# [Listed entries]
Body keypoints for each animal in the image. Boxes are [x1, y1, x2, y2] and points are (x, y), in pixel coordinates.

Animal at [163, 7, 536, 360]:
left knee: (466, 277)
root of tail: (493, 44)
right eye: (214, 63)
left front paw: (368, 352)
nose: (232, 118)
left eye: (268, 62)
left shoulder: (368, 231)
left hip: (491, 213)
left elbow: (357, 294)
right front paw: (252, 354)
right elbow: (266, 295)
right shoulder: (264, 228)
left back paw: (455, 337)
--
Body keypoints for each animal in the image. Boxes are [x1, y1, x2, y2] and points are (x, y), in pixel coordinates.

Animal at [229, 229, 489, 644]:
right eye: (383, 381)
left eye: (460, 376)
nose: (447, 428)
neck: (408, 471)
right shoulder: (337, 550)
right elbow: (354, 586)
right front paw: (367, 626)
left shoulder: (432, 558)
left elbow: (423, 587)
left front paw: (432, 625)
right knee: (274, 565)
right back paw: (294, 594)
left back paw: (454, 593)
---
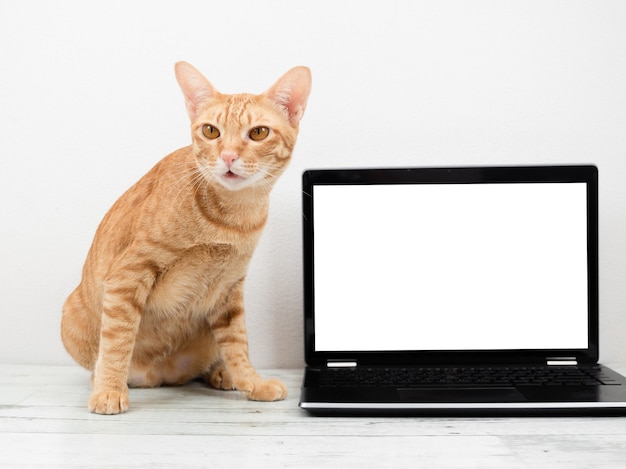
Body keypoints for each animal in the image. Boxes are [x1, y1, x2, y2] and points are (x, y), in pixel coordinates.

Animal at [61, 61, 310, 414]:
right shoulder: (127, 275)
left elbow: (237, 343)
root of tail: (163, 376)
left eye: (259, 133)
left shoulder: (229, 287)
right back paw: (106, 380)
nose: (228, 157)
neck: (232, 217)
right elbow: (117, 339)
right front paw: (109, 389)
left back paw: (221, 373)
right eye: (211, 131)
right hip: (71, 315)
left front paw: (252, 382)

# [Task to carry out]
Return word for word the lines above from the line with "left eye: (268, 62)" to the line with "left back paw: (455, 337)", including both and leaving out all others.

# [Exercise result]
left eye: (268, 62)
left shoulder: (368, 231)
left hip: (491, 213)
left elbow: (357, 294)
right front paw: (252, 354)
right elbow: (266, 295)
right shoulder: (264, 228)
left back paw: (455, 337)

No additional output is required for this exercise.